------ THE DATA

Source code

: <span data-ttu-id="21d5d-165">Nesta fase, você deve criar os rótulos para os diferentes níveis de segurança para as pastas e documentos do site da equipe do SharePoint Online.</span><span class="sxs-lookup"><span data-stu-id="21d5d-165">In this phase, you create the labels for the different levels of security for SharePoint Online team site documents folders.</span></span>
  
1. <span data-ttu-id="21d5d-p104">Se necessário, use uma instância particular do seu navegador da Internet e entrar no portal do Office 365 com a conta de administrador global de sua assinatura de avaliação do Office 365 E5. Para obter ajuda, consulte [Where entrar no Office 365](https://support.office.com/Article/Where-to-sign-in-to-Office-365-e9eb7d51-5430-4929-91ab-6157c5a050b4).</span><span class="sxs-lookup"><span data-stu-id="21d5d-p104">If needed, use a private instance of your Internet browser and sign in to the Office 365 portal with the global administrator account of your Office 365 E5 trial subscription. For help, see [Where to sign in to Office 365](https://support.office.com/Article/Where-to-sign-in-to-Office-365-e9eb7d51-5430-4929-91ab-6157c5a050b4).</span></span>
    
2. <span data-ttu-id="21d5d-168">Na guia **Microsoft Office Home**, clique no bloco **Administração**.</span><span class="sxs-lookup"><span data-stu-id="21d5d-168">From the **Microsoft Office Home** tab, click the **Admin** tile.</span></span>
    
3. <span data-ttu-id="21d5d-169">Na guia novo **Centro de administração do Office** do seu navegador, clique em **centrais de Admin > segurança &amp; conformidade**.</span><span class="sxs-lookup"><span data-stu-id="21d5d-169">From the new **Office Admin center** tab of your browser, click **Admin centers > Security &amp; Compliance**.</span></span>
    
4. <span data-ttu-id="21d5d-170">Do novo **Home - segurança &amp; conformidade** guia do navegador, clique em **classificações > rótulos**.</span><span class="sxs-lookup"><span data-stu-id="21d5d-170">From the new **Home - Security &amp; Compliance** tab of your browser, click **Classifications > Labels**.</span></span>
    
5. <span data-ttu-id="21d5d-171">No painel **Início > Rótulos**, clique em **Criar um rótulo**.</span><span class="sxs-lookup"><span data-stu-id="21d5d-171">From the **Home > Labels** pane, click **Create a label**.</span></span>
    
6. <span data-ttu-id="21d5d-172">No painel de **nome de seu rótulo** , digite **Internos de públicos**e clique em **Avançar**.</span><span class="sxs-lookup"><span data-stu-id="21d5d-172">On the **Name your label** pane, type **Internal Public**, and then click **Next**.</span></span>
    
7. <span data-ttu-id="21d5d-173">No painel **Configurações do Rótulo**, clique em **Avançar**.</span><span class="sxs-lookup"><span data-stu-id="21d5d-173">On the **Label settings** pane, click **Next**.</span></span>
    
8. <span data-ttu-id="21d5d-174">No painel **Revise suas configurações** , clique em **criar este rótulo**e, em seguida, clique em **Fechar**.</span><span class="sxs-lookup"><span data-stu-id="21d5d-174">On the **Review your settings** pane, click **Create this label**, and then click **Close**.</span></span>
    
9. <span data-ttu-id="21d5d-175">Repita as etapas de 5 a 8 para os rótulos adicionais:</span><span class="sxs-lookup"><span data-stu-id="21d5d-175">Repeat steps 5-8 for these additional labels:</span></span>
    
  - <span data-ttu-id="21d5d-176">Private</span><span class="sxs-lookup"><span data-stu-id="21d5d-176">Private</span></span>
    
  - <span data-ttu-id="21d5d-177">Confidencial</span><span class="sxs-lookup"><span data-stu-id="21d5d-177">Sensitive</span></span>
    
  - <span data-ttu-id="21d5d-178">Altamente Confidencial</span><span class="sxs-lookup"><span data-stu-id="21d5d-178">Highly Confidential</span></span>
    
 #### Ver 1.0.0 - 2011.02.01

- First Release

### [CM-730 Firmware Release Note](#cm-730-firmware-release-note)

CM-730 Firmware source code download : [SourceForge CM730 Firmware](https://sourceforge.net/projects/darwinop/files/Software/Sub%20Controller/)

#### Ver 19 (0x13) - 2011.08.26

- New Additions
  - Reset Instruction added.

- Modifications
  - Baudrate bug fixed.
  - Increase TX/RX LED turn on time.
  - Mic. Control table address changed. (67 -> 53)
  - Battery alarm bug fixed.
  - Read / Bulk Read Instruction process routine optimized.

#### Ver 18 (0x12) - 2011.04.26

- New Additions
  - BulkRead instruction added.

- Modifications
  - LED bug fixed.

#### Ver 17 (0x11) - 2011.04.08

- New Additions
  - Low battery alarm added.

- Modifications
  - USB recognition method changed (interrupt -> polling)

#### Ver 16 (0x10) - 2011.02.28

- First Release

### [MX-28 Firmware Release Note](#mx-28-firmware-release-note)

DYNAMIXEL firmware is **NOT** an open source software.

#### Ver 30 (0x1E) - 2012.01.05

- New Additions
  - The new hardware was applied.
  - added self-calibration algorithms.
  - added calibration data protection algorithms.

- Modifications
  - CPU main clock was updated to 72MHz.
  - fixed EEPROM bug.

------------

» **WHAT IS EXPECTED**: Retype all of the data above line for line, without changing any character.

» **REPLY TO THE EXERCISE**:
Source code

: <span data-ttu-id="21d5d-165">Nesta fase, você deve criar os rótulos para os diferentes níveis de segurança para as pastas e documentos do site da equipe do SharePoint Online.</span><span class="sxs-lookup"><span data-stu-id="21d5d-165">In this phase, you create the labels for the different levels of security for SharePoint Online team site documents folders.</span></span>
  
1. <span data-ttu-id="21d5d-p104">Se necessário, use uma instância particular do seu navegador da Internet e entrar no portal do Office 365 com a conta de administrador global de sua assinatura de avaliação do Office 365 E5. Para obter ajuda, consulte [Where entrar no Office 365](https://support.office.com/Article/Where-to-sign-in-to-Office-365-e9eb7d51-5430-4929-91ab-6157c5a050b4).</span><span class="sxs-lookup"><span data-stu-id="21d5d-p104">If needed, use a private instance of your Internet browser and sign in to the Office 365 portal with the global administrator account of your Office 365 E5 trial subscription. For help, see [Where to sign in to Office 365](https://support.office.com/Article/Where-to-sign-in-to-Office-365-e9eb7d51-5430-4929-91ab-6157c5a050b4).</span></span>
    
2. <span data-ttu-id="21d5d-168">Na guia **Microsoft Office Home**, clique no bloco **Administração**.</span><span class="sxs-lookup"><span data-stu-id="21d5d-168">From the **Microsoft Office Home** tab, click the **Admin** tile.</span></span>
    
3. <span data-ttu-id="21d5d-169">Na guia novo **Centro de administração do Office** do seu navegador, clique em **centrais de Admin > segurança &amp; conformidade**.</span><span class="sxs-lookup"><span data-stu-id="21d5d-169">From the new **Office Admin center** tab of your browser, click **Admin centers > Security &amp; Compliance**.</span></span>
    
4. <span data-ttu-id="21d5d-170">Do novo **Home - segurança &amp; conformidade** guia do navegador, clique em **classificações > rótulos**.</span><span class="sxs-lookup"><span data-stu-id="21d5d-170">From the new **Home - Security &amp; Compliance** tab of your browser, click **Classifications > Labels**.</span></span>
    
5. <span data-ttu-id="21d5d-171">No painel **Início > Rótulos**, clique em **Criar um rótulo**.</span><span class="sxs-lookup"><span data-stu-id="21d5d-171">From the **Home > Labels** pane, click **Create a label**.</span></span>
    
6. <span data-ttu-id="21d5d-172">No painel de **nome de seu rótulo** , digite **Internos de públicos**e clique em **Avançar**.</span><span class="sxs-lookup"><span data-stu-id="21d5d-172">On the **Name your label** pane, type **Internal Public**, and then click **Next**.</span></span>
    
7. <span data-ttu-id="21d5d-173">No painel **Configurações do Rótulo**, clique em **Avançar**.</span><span class="sxs-lookup"><span data-stu-id="21d5d-173">On the **Label settings** pane, click **Next**.</span></span>
    
8. <span data-ttu-id="21d5d-174">No painel **Revise suas configurações** , clique em **criar este rótulo**e, em seguida, clique em **Fechar**.</span><span class="sxs-lookup"><span data-stu-id="21d5d-174">On the **Review your settings** pane, click **Create this label**, and then click **Close**.</span></span>
    
9. <span data-ttu-id="21d5d-175">Repita as etapas de 5 a 8 para os rótulos adicionais:</span><span class="sxs-lookup"><span data-stu-id="21d5d-175">Repeat steps 5-8 for these additional labels:</span></span>
    
  - <span data-ttu-id="21d5d-176">Private</span><span class="sxs-lookup"><span data-stu-id="21d5d-176">Private</span></span>
    
  - <span data-ttu-id="21d5d-177">Confidencial</span><span class="sxs-lookup"><span data-stu-id="21d5d-177">Sensitive</span></span>
    
  - <span data-ttu-id="21d5d-178">Altamente Confidencial</span><span class="sxs-lookup"><span data-stu-id="21d5d-178">Highly Confidential</span></span>
    
 #### Ver 1.0.0 - 2011.02.01

- First Release

### [CM-730 Firmware Release Note](#cm-730-firmware-release-note)

CM-730 Firmware source code download : [SourceForge CM730 Firmware](https://sourceforge.net/projects/darwinop/files/Software/Sub%20Controller/)

#### Ver 19 (0x13) - 2011.08.26

- New Additions
  - Reset Instruction added.

- Modifications
  - Baudrate bug fixed.
  - Increase TX/RX LED turn on time.
  - Mic. Control table address changed. (67 -> 53)
  - Battery alarm bug fixed.
  - Read / Bulk Read Instruction process routine optimized.

#### Ver 18 (0x12) - 2011.04.26

- New Additions
  - BulkRead instruction added.

- Modifications
  - LED bug fixed.

#### Ver 17 (0x11) - 2011.04.08

- New Additions
  - Low battery alarm added.

- Modifications
  - USB recognition method changed (interrupt -> polling)

#### Ver 16 (0x10) - 2011.02.28

- First Release

### [MX-28 Firmware Release Note](#mx-28-firmware-release-note)

DYNAMIXEL firmware is **NOT** an open source software.

#### Ver 30 (0x1E) - 2012.01.05

- New Additions
  - The new hardware was applied.
  - added self-calibration algorithms.
  - added calibration data protection algorithms.

- Modifications
  - CPU main clock was updated to 72MHz.
  - fixed EEPROM bug.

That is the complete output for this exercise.